--- SUPPLIED PASSAGE Enclosed Below ---

In addition to repeated examination cycles, surviving participants are under surveillance for incident events, such as myocardial infarction, stroke, and dementia. As part of multiple large ancillary studies on brain structure and cognitive function starting in March 1999, FHS participants were recruited to undergo MRI of the brain and a neuropsychological test battery as previously described.12
To examine secular trends in brain volume, only initial visits where MRI was performed were selected. This resulted in a cohort of 5060 individuals with complete MRI, height, and demographic data born between 1902 and 1985. MRI was performed from March 18, 1999, to November 15, 2019, on a total of 12 different MRI machines. However, most participants were scanned on only 2 different Siemens machines. To reduce the effect of machine variability on MRI measures, a subgroup of 4647 individuals imaged with these 2 scanners was selected. To assure maximal MRI age overlap among decade of birth cohorts, the study sample was further restricted to those aged 45 to 70 years at the time of their MRI, resulting in 3407 individuals for these analyses. Of 3407 participants, 181 were excluded because they were missing an assessment or had prevalent dementia, stroke, or other significant neurological disorder (eg, multiple sclerosis) at the time of the MRI.
Outcomes
Height measurement in inches was obtained at the first FHS visit for each participant. This measurement occurred at a mean (SD) age of 38.6 (8.0) years, which means it was not affected by later-life skeletal degeneration.
Quantifications of MRI measures were obtained from high-resolution 3-dimensional (3-D) T1-weighted MP RAGE images using either a Siemens Magneton Expert or Siemens Avanto machine to obtain intracranial, cortical gray matter, cerebral white matter, hippocampal volume, cortical surface area, and cortical thickness measures. Quantification included automatic removal of nonbrain elements from the 3-D T1 image volume using a robust and accurate convolutional neural network method relatively insensitive to machine type or field strength.13 Intracranial volume (ICV) was defined as the cranial vault above the tentorium. Image intensity correction was used to remove B1 inhomogeneity effects,14 and segmentation of the image into 3 tissue classes used an algorithm optimized to improve precision of tissue segmentation (gray, white, cerebrospinal fluid14,15). Additionally, hippocampal analyses were performed using an atlas-based diffeomorphic approach16 with the minor modification of label refinement. Cortical thickness was measured using the DireCT method.17 Cortical surface area was calculated using 3-D cortical surface mesh reconstructions employing marching cubes,18 a standard algorithm in computer graphics that has been used extensively in brain image analyses.19 Using this approach, we defined 6 measures for study: (1) ICV in milliliters, (2) total cortical gray matter (milliliters), (3) cerebral white matter volume (milliliters), (4) hippocampal volume (milliliters), (5) cortical surface area in centimeters squared, and (6) mean cortical thickness in millimeters. To further remove differences due to scanner type, MRI measures from the cohort of 3407 individuals that included those with medical exclusions were corrected using neuroHarmonize, a robust method for reducing machine-related differences in MRI data among individuals across a wide range of ages, adjusting for nonlinear differences using a generalized additive model20,21,22 (eMethods, eTable 1, and eFigure 1 in Supplement 1).

--- End of Enclosed SUPPLIED PASSAGE ---
--- DATASET Enclosed Below ---

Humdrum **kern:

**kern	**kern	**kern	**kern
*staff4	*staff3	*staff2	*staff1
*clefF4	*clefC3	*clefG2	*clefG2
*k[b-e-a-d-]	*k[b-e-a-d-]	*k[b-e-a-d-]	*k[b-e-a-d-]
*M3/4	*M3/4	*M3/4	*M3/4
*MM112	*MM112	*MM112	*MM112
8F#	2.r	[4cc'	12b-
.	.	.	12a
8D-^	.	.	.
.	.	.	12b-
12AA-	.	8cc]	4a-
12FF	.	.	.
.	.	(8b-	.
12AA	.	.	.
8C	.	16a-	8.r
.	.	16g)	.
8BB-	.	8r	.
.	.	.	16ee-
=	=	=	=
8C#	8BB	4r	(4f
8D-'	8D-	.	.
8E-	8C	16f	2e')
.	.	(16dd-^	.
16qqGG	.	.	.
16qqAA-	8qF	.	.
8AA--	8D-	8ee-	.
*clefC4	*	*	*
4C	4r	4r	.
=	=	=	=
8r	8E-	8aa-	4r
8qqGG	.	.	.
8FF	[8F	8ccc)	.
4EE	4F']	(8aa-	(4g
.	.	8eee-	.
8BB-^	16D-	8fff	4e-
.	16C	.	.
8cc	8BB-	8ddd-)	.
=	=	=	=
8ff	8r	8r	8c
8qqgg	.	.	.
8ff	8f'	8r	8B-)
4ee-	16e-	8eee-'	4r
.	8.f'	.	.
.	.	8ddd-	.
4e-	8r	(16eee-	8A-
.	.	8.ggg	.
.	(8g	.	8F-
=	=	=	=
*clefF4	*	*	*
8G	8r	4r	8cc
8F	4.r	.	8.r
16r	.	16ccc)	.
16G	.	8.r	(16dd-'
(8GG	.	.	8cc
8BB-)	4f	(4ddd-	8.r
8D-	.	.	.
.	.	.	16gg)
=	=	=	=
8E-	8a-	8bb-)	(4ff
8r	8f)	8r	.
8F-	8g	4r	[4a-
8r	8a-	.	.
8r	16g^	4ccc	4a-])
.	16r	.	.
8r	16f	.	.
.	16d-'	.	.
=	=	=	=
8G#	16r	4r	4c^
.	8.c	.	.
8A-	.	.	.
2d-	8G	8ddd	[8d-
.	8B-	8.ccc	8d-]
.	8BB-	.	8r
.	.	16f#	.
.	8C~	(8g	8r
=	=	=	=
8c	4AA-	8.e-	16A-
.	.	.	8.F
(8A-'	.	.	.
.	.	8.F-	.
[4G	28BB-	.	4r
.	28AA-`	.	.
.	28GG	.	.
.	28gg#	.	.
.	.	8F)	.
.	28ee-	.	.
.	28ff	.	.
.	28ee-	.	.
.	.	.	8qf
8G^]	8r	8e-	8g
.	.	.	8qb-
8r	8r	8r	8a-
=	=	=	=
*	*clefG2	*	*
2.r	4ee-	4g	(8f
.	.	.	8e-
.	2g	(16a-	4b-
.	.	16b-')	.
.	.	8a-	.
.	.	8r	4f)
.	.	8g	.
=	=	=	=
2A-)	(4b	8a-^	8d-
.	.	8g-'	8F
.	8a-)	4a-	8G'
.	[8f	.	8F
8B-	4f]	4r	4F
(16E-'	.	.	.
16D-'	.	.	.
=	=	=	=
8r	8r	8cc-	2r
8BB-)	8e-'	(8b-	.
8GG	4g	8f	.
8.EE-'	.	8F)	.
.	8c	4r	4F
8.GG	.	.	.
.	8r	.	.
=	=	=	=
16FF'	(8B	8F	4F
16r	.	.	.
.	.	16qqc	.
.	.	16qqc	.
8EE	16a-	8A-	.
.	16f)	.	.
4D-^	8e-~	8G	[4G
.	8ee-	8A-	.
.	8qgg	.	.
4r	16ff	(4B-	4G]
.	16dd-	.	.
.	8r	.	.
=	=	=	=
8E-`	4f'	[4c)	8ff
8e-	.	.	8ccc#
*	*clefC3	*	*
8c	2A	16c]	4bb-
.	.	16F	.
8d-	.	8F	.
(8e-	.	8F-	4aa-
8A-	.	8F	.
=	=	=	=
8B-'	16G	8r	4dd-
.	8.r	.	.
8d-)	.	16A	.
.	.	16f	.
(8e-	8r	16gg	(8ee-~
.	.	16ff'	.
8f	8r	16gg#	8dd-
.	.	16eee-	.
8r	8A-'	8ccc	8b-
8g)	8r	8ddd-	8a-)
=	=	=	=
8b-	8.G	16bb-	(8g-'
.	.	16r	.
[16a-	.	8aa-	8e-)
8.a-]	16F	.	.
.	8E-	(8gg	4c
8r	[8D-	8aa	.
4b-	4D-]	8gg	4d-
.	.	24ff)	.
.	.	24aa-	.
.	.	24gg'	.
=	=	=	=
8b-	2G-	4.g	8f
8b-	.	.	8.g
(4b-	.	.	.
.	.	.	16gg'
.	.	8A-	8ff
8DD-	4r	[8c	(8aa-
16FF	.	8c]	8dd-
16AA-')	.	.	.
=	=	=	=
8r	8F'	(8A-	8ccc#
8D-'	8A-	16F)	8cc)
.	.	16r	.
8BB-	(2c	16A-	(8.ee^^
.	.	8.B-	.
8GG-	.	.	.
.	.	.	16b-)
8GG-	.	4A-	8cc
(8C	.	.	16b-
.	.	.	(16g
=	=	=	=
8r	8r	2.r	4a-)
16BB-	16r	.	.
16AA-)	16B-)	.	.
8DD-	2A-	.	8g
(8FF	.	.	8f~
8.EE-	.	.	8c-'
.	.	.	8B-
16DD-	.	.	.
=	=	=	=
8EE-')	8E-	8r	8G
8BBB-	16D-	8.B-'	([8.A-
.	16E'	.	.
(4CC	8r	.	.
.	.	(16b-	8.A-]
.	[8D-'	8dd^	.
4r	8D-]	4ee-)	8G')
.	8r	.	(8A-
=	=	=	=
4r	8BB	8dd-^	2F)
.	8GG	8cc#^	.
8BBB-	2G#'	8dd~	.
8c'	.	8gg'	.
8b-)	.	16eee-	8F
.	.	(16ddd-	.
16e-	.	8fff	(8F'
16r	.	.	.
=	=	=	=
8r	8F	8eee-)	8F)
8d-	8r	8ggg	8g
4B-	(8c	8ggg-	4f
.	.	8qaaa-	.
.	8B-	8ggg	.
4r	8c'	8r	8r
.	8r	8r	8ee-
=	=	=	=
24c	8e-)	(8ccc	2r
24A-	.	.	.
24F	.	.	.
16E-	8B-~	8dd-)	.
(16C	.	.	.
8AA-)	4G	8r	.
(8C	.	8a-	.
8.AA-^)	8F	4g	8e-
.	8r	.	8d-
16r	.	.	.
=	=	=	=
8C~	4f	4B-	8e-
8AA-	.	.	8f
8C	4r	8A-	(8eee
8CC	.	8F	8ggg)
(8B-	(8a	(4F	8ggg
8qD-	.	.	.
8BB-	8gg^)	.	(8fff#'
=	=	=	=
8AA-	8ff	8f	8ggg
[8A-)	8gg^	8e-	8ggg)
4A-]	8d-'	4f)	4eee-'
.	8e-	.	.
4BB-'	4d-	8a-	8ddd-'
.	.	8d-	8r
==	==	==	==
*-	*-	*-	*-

--- End of Enclosed DATASET ---

ASSIGNMENT A :: Using the brain MRI text, say whether each statement agrees with it (yes or no), and quote the words that decide each one. (i) Height was measured at each participant's first FHS visit. (ii) All participants were scanned on a single Siemens machine. (iii) The analyses were limited to people aged 45 to 70 years when their MRI was done.
ASSIGNMENT B :: Extend the brain MRI text with a paragraph that picks up after its final sentence.
The items come from a separate source, not from the brain MRI text.

EXERCISE OUTPUT A ::
(i) Yes: "Height measurement in inches was obtained at the first FHS visit for each participant."
(ii) No: "most participants were scanned on only 2 different Siemens machines."
(iii) Yes: "the study sample was further restricted to those aged 45 to 70 years at the time of their MRI"

EXERCISE OUTPUT B ::
Statistical Analysis
The goal of this study was to examine secular differences in various brain measures, including volume, area, and thickness. Given that secular differences in both intracranial and regional brain volumes may occur, regional volumes were not corrected for head size. Dependent variables included continuous measures of intracranial, cortical gray and white matter, and hippocampal volumes as well as cortical thickness and surface area. Birth decade, treated as an ordinal, categorical variable, was used as an independent predictor of secular differences in brain volumes, area, or thickness. Covariates included age and sex.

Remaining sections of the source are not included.